The Complexity of Perfect Packings in Dense Graphs

Abstract

Let H be a graph of order h and let G be a graph of order n such that \(h\mid n\). A perfect H-packing in G is a collection of vertex disjoint copies of H in G that covers all vertices of G. Hell and Kirkpatrick showed that the decision problem whether a graph G has a perfect H-packing is NP-complete if and only if H has a component which contains at least 3 vertices.

### The exercise:
Reproduce word for word the stretch of the abstract on perfect packings in dense graphs from "Let H be a graph" through "least 3 vertices.". Rely only on the text for what comes next.

(A block of data)
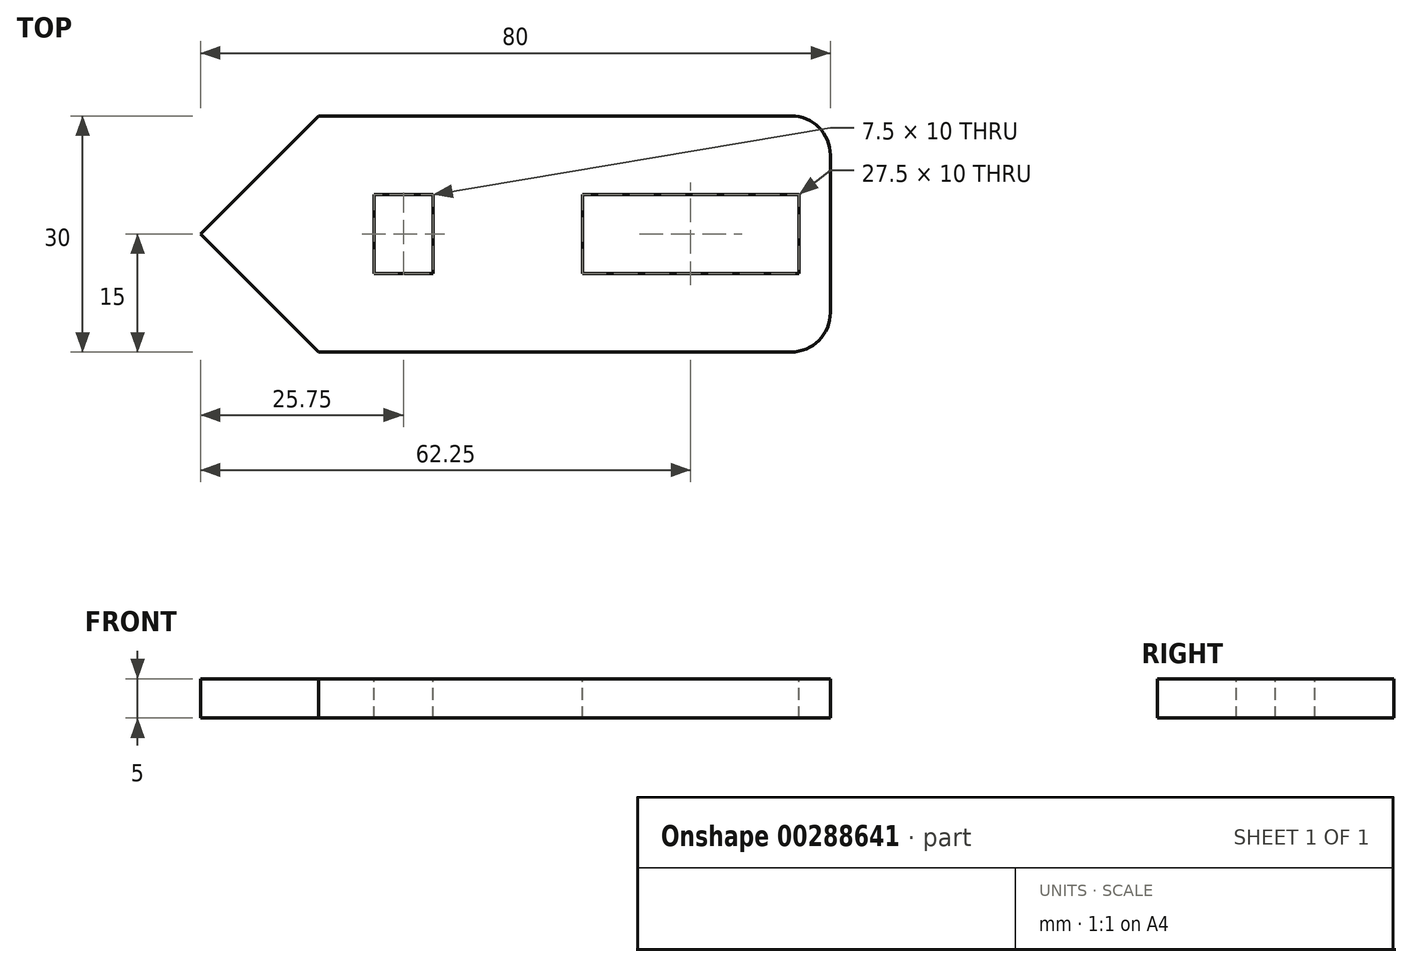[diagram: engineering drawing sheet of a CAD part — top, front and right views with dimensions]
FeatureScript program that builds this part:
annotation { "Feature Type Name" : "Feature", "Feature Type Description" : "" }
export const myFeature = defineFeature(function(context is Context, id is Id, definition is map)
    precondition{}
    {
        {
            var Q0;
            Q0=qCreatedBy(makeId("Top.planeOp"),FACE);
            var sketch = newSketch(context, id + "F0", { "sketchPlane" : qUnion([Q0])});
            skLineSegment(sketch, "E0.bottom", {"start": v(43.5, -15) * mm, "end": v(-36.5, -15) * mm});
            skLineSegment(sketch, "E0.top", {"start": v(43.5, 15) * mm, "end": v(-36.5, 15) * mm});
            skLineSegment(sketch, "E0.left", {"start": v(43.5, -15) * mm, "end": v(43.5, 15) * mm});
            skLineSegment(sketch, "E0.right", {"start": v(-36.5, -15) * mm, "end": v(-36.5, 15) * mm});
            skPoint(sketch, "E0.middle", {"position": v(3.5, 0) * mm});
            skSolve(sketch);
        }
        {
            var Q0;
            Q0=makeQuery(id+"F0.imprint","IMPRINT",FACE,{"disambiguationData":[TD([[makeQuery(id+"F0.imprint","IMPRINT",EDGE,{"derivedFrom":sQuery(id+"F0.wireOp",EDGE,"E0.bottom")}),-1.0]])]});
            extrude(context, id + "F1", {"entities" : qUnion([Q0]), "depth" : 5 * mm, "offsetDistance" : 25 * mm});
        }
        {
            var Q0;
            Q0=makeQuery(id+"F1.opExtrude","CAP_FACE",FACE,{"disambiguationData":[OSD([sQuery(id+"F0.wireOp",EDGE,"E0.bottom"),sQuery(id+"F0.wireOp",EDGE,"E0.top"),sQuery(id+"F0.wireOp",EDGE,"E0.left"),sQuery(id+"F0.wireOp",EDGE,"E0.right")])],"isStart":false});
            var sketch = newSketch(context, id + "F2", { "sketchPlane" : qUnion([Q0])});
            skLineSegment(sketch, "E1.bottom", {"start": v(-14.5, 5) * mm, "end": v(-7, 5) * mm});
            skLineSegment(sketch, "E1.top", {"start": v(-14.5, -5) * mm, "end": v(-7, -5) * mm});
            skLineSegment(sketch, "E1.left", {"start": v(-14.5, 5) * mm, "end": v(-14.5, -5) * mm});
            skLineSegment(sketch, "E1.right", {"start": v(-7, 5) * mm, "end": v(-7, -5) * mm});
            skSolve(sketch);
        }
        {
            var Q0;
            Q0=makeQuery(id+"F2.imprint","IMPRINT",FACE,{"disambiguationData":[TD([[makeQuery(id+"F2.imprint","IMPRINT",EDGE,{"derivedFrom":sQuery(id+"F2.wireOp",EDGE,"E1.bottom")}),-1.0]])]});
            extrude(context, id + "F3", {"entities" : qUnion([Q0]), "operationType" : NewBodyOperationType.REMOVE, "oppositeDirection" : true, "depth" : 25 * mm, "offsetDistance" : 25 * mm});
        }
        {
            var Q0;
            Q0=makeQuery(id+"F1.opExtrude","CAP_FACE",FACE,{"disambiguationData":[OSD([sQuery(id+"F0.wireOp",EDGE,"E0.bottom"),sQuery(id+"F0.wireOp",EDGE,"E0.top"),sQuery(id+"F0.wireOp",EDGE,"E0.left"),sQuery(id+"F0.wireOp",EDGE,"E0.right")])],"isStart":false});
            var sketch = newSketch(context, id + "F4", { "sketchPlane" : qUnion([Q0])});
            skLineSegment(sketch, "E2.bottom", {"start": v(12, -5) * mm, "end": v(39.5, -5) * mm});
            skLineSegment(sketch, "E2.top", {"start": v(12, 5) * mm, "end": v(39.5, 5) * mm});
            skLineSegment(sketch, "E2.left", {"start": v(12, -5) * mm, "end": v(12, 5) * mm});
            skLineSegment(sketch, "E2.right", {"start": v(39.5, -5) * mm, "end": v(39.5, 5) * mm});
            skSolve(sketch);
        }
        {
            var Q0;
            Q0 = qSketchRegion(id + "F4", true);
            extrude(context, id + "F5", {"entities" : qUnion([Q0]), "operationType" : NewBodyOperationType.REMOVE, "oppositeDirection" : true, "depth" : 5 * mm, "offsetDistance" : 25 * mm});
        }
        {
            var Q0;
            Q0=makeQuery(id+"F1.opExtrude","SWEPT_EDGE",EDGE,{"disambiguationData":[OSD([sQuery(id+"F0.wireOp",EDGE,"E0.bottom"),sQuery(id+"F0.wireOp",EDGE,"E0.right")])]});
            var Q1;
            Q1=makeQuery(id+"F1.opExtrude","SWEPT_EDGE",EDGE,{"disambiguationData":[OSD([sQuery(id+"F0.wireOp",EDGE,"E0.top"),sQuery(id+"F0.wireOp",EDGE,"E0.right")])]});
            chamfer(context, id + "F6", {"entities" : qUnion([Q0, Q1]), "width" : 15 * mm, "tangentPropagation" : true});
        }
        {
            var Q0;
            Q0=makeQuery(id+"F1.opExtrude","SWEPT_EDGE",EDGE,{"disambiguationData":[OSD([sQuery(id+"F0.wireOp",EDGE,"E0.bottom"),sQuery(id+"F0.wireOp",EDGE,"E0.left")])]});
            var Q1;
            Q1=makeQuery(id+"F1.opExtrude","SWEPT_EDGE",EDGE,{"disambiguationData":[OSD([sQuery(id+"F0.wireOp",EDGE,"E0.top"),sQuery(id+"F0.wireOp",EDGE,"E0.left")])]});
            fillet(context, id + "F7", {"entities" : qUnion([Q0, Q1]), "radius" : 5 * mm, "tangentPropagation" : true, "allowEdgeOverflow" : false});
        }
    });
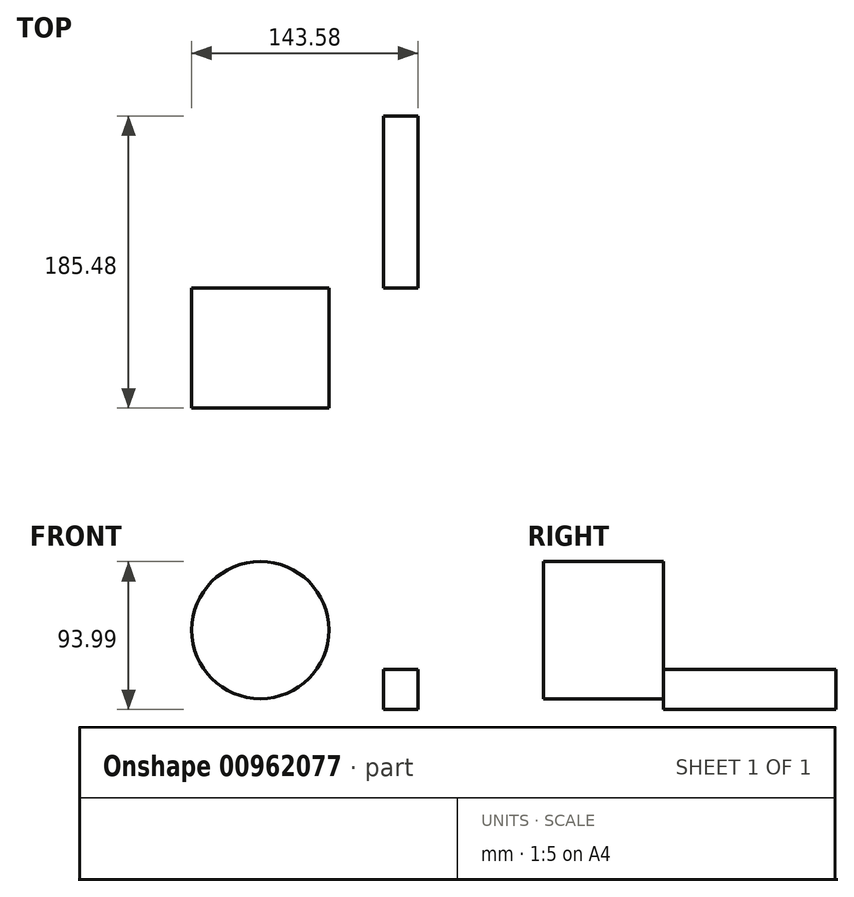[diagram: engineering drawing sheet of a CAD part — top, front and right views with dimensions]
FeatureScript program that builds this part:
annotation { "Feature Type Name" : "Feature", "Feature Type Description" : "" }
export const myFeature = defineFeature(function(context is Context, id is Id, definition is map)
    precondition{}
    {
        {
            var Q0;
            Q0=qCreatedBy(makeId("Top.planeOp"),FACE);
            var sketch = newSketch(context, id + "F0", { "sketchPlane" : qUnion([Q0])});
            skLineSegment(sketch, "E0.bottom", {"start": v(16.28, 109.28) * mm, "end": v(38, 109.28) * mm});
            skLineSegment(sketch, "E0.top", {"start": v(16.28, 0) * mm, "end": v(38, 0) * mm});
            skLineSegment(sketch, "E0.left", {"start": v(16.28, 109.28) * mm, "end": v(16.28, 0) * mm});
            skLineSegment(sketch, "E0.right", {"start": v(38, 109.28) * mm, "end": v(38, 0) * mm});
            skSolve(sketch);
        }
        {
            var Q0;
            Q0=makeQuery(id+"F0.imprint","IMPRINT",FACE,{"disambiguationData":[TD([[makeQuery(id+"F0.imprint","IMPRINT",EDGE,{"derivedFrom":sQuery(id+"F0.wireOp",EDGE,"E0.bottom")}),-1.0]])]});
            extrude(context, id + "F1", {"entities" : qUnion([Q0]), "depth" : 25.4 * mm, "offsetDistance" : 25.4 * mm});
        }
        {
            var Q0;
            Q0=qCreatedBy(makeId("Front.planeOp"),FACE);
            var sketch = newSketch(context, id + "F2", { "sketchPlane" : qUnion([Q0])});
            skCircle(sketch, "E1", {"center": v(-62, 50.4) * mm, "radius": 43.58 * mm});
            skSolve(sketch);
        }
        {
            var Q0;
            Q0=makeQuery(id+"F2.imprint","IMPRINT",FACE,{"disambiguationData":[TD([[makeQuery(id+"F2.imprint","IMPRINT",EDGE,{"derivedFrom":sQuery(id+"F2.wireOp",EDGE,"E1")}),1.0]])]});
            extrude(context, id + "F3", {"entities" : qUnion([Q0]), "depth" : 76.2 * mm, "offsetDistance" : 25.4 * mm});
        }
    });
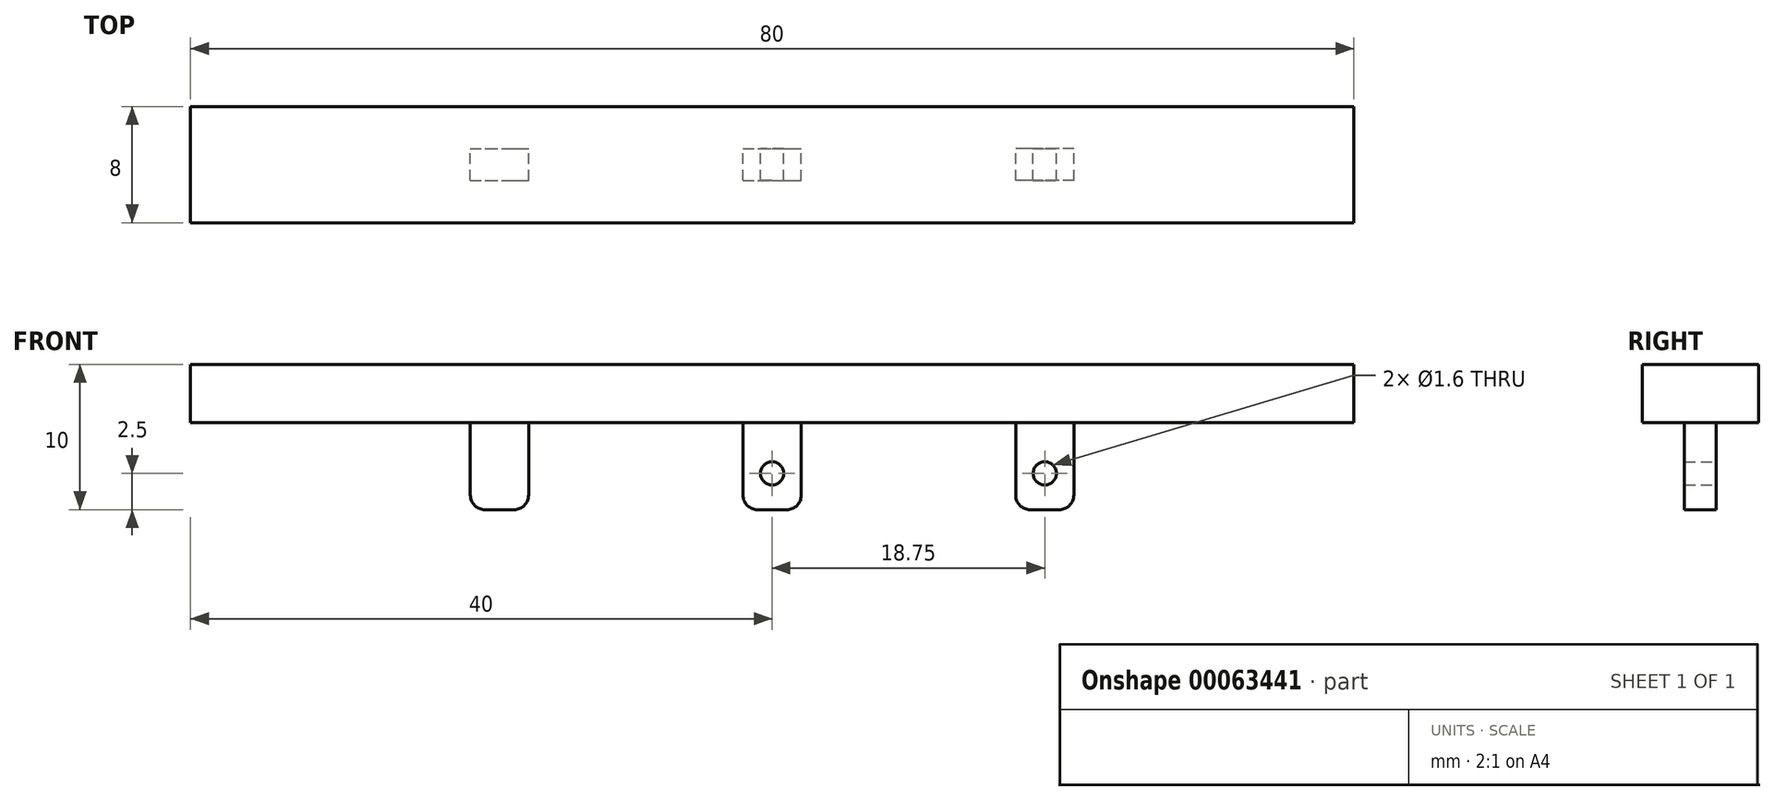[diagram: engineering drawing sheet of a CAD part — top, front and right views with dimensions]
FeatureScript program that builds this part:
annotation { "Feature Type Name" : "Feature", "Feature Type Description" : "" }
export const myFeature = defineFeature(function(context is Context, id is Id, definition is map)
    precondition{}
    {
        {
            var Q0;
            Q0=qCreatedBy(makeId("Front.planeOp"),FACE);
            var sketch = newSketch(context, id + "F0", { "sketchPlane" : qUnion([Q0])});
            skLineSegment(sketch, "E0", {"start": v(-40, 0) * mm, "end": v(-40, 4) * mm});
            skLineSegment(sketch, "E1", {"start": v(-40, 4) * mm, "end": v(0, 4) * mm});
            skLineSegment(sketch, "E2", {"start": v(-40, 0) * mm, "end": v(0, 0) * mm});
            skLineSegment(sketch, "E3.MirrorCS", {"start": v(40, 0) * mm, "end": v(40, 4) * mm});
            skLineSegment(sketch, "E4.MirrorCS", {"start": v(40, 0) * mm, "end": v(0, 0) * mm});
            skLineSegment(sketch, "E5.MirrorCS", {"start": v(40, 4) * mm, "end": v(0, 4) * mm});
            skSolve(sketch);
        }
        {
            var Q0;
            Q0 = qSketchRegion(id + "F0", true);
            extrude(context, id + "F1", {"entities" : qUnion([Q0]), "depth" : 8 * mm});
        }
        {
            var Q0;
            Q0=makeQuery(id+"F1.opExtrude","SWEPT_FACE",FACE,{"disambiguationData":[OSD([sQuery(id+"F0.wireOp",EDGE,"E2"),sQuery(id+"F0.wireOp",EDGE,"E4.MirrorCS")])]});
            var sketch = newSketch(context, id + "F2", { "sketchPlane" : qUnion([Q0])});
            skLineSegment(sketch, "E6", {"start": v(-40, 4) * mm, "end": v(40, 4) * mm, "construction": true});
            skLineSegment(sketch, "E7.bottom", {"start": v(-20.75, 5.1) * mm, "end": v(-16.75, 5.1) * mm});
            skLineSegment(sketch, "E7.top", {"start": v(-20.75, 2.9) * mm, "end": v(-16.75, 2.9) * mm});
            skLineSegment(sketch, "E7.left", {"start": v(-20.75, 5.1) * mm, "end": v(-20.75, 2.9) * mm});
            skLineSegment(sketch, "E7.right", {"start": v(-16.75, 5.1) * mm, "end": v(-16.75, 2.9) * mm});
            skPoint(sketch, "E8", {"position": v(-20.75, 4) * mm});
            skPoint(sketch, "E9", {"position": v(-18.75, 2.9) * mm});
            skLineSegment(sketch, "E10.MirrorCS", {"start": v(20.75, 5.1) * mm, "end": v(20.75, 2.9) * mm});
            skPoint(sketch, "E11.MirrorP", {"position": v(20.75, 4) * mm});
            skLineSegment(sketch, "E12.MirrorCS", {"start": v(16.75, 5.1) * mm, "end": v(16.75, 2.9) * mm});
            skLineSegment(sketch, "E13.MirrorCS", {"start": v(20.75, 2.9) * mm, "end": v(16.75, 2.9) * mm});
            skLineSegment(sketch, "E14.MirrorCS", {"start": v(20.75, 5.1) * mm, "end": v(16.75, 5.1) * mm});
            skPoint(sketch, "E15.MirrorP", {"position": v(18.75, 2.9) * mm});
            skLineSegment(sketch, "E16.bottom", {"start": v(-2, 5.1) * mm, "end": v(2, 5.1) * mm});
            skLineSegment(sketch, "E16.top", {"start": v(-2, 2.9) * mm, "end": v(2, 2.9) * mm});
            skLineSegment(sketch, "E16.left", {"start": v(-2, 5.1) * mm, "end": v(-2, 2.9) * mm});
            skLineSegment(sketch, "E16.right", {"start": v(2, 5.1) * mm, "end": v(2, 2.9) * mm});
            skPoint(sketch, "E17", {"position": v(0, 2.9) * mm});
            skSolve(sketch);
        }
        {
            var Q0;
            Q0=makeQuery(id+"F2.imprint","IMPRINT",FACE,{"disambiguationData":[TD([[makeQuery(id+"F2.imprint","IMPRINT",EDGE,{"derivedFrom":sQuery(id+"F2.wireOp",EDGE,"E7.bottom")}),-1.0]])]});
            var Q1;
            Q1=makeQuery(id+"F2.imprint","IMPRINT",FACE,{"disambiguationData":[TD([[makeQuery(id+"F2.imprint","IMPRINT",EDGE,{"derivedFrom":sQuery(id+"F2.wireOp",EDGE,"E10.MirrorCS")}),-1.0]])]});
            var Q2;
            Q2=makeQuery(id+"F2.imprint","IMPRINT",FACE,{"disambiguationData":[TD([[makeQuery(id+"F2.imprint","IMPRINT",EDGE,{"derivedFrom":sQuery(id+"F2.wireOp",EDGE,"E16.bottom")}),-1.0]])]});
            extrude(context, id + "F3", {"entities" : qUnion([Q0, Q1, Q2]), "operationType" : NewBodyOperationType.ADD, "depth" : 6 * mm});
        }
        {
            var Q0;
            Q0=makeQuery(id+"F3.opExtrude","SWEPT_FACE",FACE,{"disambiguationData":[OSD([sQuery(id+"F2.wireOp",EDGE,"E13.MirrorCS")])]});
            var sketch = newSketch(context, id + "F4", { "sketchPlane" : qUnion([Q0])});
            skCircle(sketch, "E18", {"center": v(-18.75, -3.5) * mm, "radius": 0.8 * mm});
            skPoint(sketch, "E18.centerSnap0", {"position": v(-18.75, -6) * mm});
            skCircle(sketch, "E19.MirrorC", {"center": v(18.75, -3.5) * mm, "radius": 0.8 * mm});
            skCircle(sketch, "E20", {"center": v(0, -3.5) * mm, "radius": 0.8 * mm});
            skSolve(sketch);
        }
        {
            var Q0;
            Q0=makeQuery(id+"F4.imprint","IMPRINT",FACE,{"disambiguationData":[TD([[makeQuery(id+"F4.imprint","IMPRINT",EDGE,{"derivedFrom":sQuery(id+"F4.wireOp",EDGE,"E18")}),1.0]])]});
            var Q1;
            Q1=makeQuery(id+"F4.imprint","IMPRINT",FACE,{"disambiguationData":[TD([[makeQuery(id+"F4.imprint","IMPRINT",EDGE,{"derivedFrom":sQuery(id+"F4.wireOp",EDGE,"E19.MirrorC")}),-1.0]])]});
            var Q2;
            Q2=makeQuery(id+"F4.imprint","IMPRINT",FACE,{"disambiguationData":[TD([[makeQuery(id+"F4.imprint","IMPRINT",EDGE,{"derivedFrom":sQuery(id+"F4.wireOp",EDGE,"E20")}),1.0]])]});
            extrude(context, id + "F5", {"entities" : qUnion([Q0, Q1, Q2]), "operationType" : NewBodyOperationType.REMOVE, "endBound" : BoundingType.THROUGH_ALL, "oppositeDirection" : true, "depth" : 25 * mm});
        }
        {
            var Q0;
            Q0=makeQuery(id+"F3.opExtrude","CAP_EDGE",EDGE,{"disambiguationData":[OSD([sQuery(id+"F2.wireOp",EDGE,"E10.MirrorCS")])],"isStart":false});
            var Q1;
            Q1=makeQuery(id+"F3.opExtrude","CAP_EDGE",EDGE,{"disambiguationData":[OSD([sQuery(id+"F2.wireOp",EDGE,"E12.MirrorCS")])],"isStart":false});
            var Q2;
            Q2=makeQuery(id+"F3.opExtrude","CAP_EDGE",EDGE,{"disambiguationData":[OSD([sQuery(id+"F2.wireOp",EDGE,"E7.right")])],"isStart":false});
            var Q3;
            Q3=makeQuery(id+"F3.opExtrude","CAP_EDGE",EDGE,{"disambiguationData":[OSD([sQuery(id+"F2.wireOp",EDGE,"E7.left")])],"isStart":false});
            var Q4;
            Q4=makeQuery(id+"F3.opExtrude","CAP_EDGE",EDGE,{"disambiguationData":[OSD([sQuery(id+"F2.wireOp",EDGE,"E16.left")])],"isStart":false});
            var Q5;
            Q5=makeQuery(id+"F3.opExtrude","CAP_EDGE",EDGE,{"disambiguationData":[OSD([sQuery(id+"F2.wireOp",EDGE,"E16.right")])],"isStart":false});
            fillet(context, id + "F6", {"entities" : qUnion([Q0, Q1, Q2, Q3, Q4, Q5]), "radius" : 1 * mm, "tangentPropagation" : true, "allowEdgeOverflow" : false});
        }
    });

### Solved exercise:
Let H be a graph of order h and let G be a graph of order n such that \(h\mid n\). A perfect H-packing in G is a collection of vertex disjoint copies of H in G that covers all vertices of G. Hell and Kirkpatrick showed that the decision problem whether a graph G has a perfect H-packing is NP-complete if and only if H has a component which contains at least 3 vertices.